Dr Busia, whose government succeeded the NLC, returned from exile on March 24, 1966 after the coup to become vice chairman of the political committee of the NLC, and became also the chairman of the Centre for Civic Education, a body set up by the NLC to return the country to the values of democratic government. Busia had left for exile in 1959 in the wake of the events following the 1958 attempted coup and the expected publication of the Sharp Report.
The NLC left a three-man presidential commission to act as the President of this country pending the election of a President. The commission comprised Akwasi Amankwaa Afrifa as chairman, Ocran and Harlley. Afrifa had become chairman of the NLC in early 1969 after the original chair, General J.A Ankrah, had resigned in the wake of a corruption scandal involving a Nigerian businessman, Francis Arthur Nzeribe.

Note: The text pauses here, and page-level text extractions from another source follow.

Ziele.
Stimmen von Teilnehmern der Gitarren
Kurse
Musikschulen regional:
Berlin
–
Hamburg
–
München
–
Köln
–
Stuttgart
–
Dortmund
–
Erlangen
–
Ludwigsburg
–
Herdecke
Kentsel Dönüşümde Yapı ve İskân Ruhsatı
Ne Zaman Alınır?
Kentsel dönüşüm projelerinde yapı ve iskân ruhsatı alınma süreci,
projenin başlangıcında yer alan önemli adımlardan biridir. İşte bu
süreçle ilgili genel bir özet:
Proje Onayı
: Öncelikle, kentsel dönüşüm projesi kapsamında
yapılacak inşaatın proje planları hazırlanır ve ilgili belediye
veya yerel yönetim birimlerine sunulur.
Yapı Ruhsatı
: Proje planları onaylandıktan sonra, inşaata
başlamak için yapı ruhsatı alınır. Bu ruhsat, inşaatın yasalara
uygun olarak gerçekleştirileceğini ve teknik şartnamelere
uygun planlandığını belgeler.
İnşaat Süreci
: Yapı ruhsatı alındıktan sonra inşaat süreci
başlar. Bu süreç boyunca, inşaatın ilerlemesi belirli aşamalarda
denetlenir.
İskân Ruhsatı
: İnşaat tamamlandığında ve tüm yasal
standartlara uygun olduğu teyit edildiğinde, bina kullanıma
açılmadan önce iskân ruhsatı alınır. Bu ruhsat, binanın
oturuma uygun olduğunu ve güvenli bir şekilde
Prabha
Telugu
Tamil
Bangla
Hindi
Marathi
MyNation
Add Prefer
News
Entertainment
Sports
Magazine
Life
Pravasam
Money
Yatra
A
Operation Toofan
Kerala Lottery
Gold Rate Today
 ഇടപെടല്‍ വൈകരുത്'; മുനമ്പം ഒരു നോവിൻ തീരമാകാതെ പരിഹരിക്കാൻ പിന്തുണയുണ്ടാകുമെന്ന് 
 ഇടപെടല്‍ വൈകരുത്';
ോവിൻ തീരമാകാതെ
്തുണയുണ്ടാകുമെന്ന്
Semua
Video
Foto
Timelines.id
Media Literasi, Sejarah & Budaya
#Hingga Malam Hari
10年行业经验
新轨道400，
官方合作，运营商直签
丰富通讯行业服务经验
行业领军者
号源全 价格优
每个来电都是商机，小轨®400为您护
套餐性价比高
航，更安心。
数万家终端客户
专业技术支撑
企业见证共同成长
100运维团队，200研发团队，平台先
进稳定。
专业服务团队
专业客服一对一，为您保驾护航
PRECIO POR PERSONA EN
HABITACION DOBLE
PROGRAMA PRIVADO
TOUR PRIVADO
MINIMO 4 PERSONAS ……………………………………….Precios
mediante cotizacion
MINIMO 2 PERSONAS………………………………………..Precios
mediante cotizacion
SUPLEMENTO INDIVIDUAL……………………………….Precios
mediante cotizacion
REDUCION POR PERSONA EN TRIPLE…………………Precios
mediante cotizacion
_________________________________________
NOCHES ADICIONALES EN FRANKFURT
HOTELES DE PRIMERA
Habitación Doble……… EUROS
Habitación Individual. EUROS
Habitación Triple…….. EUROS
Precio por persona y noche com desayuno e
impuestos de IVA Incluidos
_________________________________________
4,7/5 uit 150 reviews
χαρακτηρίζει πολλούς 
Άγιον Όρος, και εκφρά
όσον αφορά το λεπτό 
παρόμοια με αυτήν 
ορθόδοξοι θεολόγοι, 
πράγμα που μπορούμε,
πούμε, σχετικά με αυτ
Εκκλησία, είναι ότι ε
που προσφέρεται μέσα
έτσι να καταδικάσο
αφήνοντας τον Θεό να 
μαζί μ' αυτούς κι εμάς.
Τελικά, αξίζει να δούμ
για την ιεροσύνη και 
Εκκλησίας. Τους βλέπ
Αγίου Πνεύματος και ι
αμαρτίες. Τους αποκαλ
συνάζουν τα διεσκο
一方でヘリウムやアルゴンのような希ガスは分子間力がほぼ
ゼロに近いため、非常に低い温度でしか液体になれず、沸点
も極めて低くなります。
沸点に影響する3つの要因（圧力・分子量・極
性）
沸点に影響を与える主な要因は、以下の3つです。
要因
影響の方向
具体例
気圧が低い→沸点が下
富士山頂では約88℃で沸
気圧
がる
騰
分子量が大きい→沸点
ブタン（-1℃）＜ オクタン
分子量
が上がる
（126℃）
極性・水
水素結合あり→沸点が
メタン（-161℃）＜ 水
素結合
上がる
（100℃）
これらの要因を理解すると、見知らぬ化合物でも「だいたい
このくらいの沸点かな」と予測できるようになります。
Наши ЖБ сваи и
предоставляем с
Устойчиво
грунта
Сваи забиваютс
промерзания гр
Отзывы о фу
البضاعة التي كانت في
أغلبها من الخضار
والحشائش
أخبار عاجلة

When finally the NLC baby, the presidential commission, left office, it was replaced by a sole President of Ghana elected by a special electoral college. The person elected was Edward Akufo-Addo, who was chief justice at the time. He was one of the Big Six leading lights of the UGCC in 1947 and remained in frontline politics up till the demise of the UGCC in 1951. But more significantly, President Akufo-Addo had become the chairman of the constitutional commission of the NLC, which collated and drew up proposals for the second Republic constitution under which Dr Busia exercised power. The secretaries of this commission were the civil servants EAB Mayne and Dr Hilla Limann who became our President in 1979. In addition, and most significant, President Akufo-Addo was the chairman of the political committee of the NLC whose vice was Dr Busia.